What is being asked >>
Answer these from the dinosaur blog posts:
1. Who pointed out that Diabloceratops had a small secondary horn?
2. Which animal does the writer call one of their favourites?
3. What subject does the writer plan to return to after Styracosaurus?
*** Opening of Source document ***
Listen to the Scientist..

So a little while ago I posted my version of Diabloceratops here.

It was inspired by Dave Hone hosting a guest post from Palaeontologist Jim Kirkland introducing Diabloceratops.

In the comments a discussion emerged about the nasal horn and Jim Kirkland, one of the authors of the paper, pointed out that Diabloceratops had a small secondary horn in front of the other one.

I’d just done a rough image and by the time I started on a polished version I’d completely forgotten the correction. *Sigh*.

Accuracy, and particularly anatomical accuracy, are the bread and butter of palaeontologists, they live and breathe this stuff. Why is it so important? Simply put, those details allow palaeontologists to understand the flow of life through time, the interrelatedness and relationships between animals, diet and even sometimes their behaviour.

Of course, that it was one of the paper’s authors who’d pointed out the facts and I’d blithely gone on my way without taking a moment to learn something new is pretty damn poor too!

So, if you’re out there Mr. Kirkland, here’s a very small, but not necessarily insignificant, revision.(now with bonus prettier frill)

Too long without a Dinosaur

Ok, so this looks nothing like the chicken picture(or whatever the heck that thing was) that I said I was working on in that post below.
I decided to do a little side project with one of my favourite animals, Styracosaurus.
Previously king of the bizarre head gear, now ousted by such freaks as Diabloceratops and that emo fringe bearing Kosomoceratops. Someone had to give the old favourite some love.

So I thought I’d better give Styracosaurus some attention before returning to polar dinosaurs(oops, did I let that slip?). Ok, so it’s a bit of a cliche, the charging horned dinosaur, but I really do need to get it out of my system.
*** Close of Source document ***
*** Opening of Data to examine ***
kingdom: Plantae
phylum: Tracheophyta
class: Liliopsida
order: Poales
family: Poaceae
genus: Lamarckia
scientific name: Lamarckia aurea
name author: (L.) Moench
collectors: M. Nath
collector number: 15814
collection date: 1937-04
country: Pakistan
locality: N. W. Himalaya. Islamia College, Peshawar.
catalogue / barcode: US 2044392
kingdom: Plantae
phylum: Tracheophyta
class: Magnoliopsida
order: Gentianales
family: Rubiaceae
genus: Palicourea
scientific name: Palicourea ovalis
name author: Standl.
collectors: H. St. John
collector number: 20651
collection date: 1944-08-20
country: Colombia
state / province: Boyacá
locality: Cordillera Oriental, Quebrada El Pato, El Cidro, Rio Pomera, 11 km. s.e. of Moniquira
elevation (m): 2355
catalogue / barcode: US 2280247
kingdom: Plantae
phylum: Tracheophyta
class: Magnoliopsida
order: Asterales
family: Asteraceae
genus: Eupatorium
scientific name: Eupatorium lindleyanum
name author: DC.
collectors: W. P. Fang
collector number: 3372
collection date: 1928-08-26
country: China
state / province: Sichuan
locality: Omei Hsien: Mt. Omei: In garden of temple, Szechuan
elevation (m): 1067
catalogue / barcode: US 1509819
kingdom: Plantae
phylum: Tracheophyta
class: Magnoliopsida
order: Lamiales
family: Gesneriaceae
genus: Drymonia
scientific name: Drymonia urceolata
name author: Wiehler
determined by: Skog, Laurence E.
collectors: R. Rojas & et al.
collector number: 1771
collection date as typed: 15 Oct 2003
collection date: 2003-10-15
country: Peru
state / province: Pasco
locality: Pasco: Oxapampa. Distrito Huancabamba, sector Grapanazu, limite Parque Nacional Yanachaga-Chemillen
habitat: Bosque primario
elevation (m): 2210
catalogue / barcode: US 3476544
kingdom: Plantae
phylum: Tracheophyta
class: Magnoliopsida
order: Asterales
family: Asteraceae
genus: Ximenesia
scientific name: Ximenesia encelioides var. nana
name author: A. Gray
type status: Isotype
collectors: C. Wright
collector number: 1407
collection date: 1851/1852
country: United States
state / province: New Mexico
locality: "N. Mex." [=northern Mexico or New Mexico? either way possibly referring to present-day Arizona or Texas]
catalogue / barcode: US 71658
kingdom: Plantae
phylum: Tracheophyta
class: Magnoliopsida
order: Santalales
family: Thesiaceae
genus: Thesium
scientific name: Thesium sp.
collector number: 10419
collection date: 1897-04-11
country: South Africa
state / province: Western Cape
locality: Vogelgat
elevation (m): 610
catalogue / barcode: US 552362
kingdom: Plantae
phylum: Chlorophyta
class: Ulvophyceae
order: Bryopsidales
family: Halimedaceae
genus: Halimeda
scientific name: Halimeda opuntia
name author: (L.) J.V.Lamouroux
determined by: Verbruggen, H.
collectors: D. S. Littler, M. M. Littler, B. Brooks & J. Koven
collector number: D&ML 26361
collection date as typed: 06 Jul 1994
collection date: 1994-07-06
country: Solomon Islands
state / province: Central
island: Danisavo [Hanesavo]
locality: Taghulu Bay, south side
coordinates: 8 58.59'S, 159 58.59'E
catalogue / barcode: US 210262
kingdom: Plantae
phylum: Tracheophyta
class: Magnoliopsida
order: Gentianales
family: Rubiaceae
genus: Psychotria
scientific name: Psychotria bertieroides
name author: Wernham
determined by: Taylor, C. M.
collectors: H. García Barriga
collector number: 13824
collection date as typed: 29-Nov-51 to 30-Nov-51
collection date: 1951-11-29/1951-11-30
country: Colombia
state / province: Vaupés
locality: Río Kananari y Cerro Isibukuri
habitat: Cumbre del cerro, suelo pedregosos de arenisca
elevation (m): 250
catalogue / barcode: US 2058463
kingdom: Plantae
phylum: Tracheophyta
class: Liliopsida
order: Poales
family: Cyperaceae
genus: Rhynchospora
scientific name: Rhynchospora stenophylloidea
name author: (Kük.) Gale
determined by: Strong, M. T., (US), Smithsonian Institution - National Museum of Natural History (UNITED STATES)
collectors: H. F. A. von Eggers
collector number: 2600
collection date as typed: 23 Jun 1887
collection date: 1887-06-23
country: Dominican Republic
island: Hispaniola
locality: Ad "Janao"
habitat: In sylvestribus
*** Close of Data to examine ***
Result of the task >>
1. Jim Kirkland, one of the authors of the paper.
2. Styracosaurus.
3. Polar dinosaurs.